Speaking with The News, Pakistani-origin Jews hoped that they would travel to their motherland after normalisation of ties as the peace deals are gaining momentum across the globe. At the time of creation of Pakistan, there were around 2,500 Jews living in Karachi only with one Synagogue named “Magen Shalom”. The synagogue was in Ranchore Lines, one of the oldest settlements in Karachi South district.
Many Karachi-born Jews speak Urdu language with clarity because they had received their education in Karachi during 50s and 60s, then moved to Israel and other parts of the world. A member of a Jewish family, Emanuel Matat told this correspondent from Israel, “Aray! Bhai Hum Ko Biryani Khilow” (Please! make Biryani for me... I would love to visit Pakistan).
The residents of the United Arab Emirates (UAE) can now directlymake a telephonic call in Israel after the UAE authorities lifted the calling restriction between two countries. Emanuel Matat also wishes to visit Karachi although it is still a dream but he has made a plan to visit Dubai soon.
59-year-old Matat migrated with a heavy heart three decades back from Pakistan. He and his 10 siblings are the only Jews he knows who were born in Pakistan. Matat’s family was the last Jewish family to leave Pakistan in the late 80s but the sweet memories of Karachi always take them to the city.
He said, “When my father got married in 1957 in Karachi, there were 600 Jewish families living in Karachi.” Matat got education from BVS School in Karachi and has wonderful memories of a peaceful multi-cultural mega city.
“My father, Rehamim, was a big businessman and he didn’t want to leave, he liked Pakistan a lot,” recalls Matat. The family was in the carpet industry and Jewish buyers from all over the world would order them.
“I would not have left Pakistan if there had been no family compulsion,” says Matat. According to Matat, there are no Jews left in Karachi and as far as Matat knows there are no Jewish communities elsewhere in Pakistan too.

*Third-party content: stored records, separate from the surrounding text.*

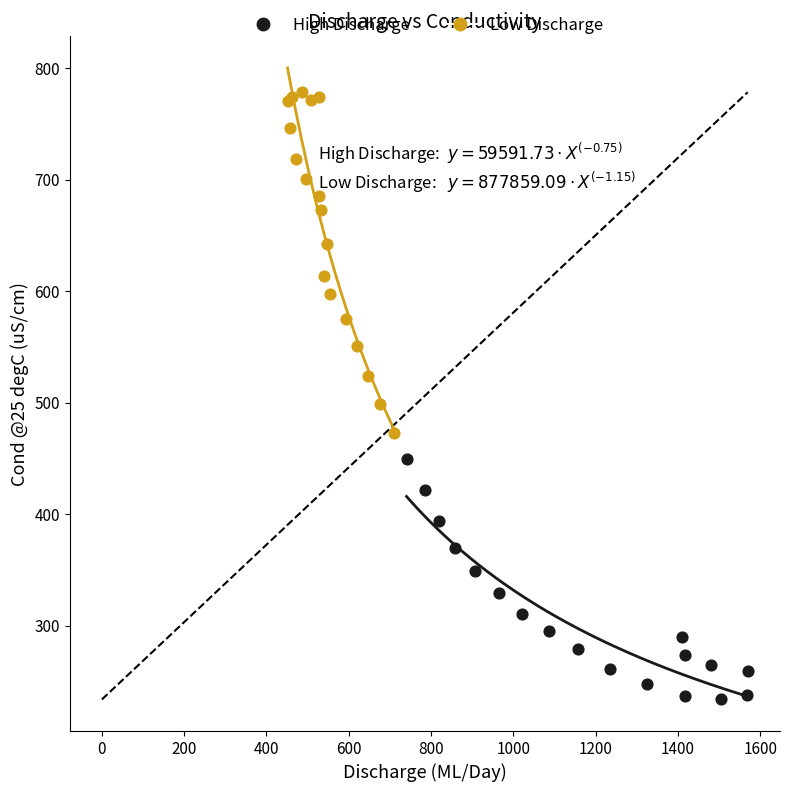

Which series contains the highest Y value?

Low Discharge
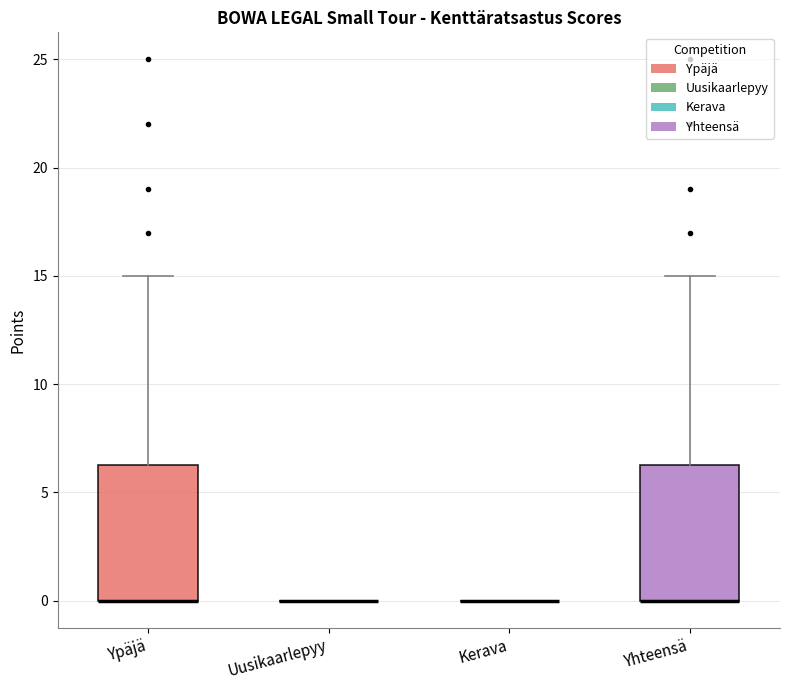

Where is the upper edge of the box for Ypäjä on the y-axis? The values are not printed on the chart, so give them approximately, as read against the axis.

6.5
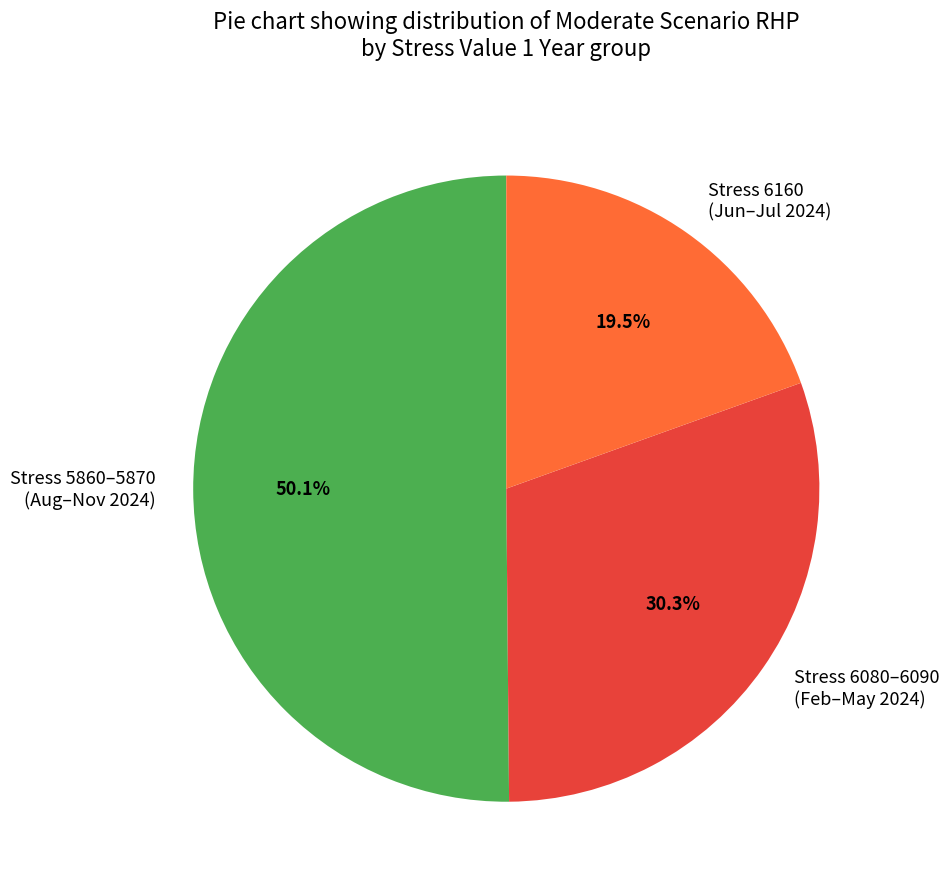

How many slices are in this pie chart?

3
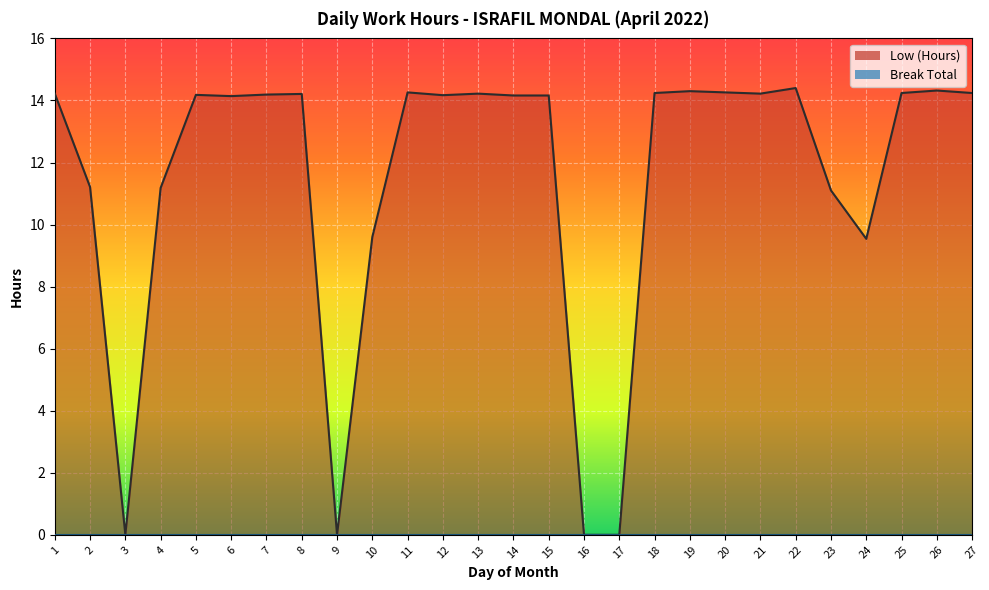

What is the difference between the maximum and minimum values?

14.4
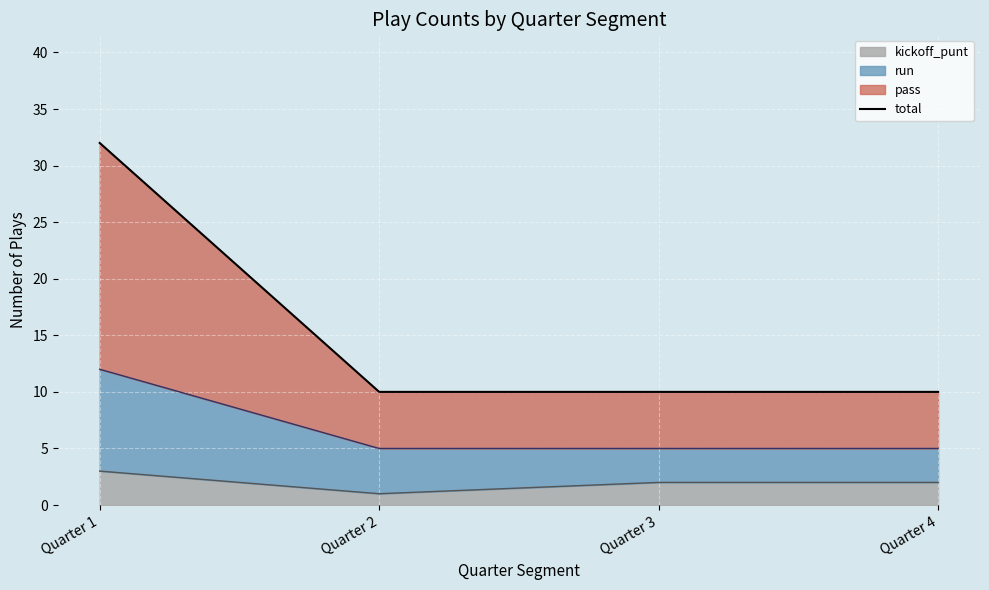

The chart shows a value of 14 at Quarter 3. True or false?

False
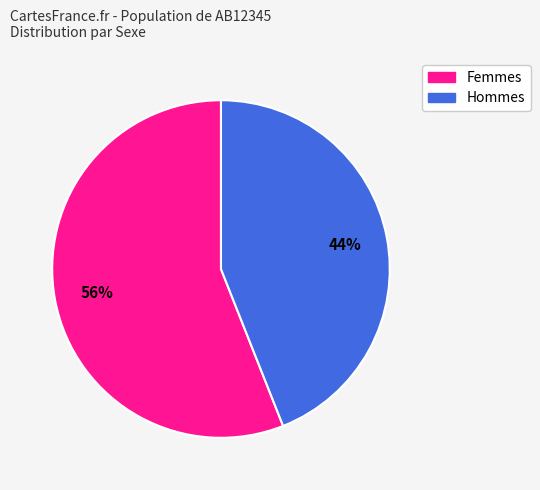

Does any single category account for the majority?

Yes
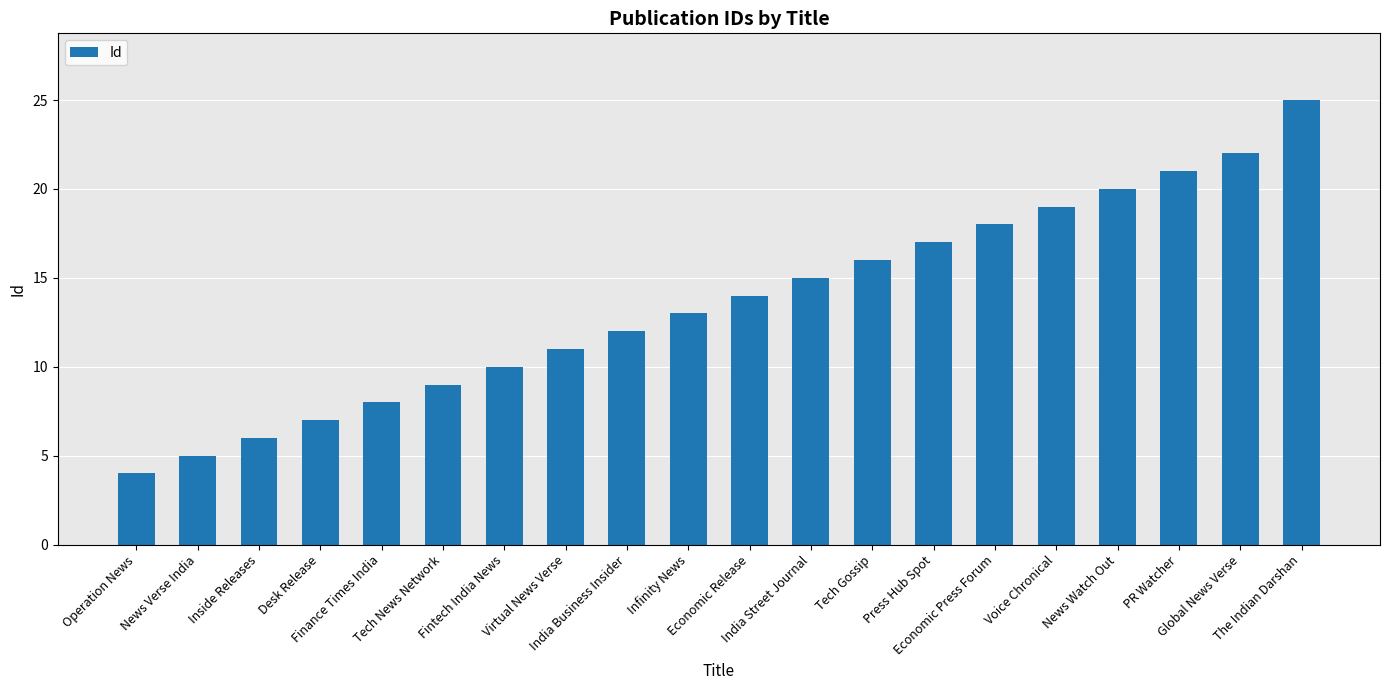

Are the bars horizontal?

No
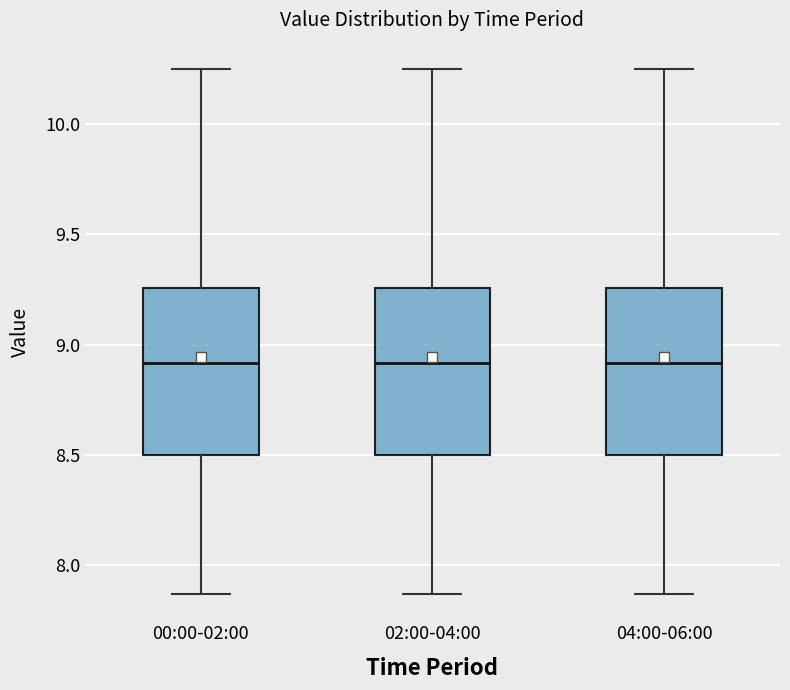

Where does the median line of the box for 02:00-04:00 sit on the y-axis? The values are not printed on the chart, so give them approximately, as read against the axis.

8.90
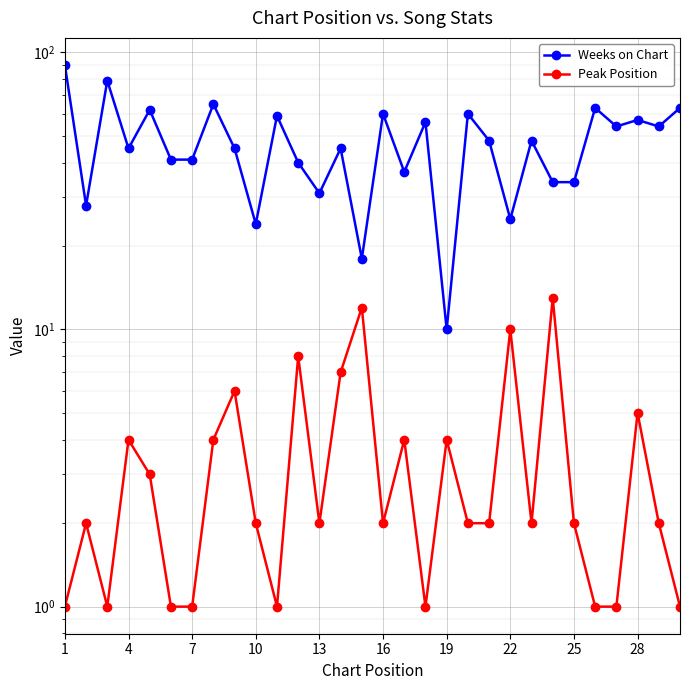

What are all the series names shown in the legend?

Weeks on Chart, Peak Position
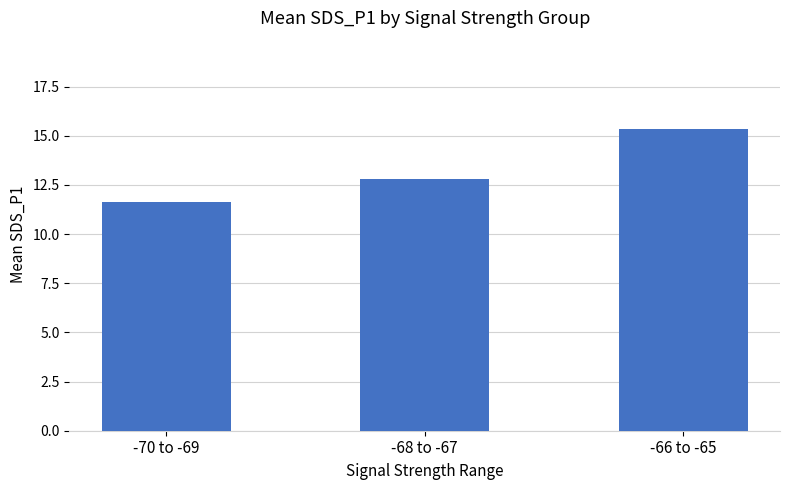

Are the bars horizontal?

No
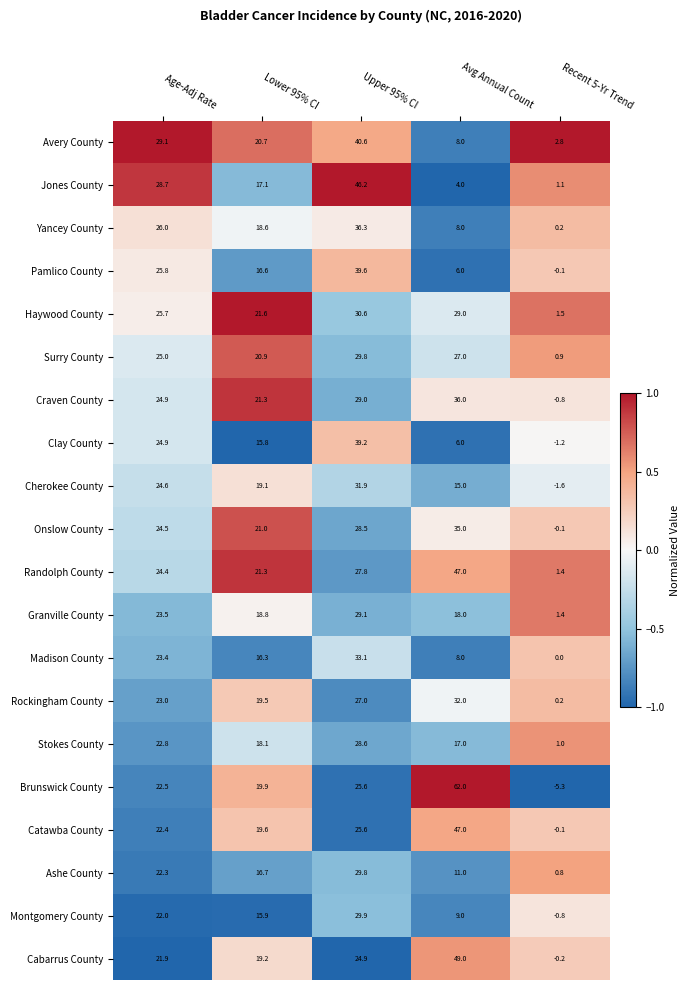

Which series has the largest range (max minus min)?

Brunswick County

Not even Karachi’s main synagogue, Magen Shalom, has survived. Built in 1893, it was destroyed in 1988 to make way for a shopping plaza. The Jewish cemetery is still there – but with no one to look after it.
Matat misses his country of birth and says if given the chance, he’d return to live in Pakistan. Matat proudly showed his old Pakistani passport where his religion “Jewish” is also written. He recalled that Jews used to gather at Karachi’s synagogue “Magen Shalom” especially on Saturdays, the Jewish holy day.
“Muslim carriage riders sometimes even didn’t take money from us,” he said about the peaceful and tolerant mega city of that time. Besides Matat, some other Jews also spoke but on condition of anonymity. They said that they spent their childhood in Karachi but now the situation had changed. They also dream of visiting Karachi some day. A few said that the graves of their ancestors and loved ones were in Karachi and they wanted to visit them. There are graves of the Jewish community in two cemeteries in Karachi.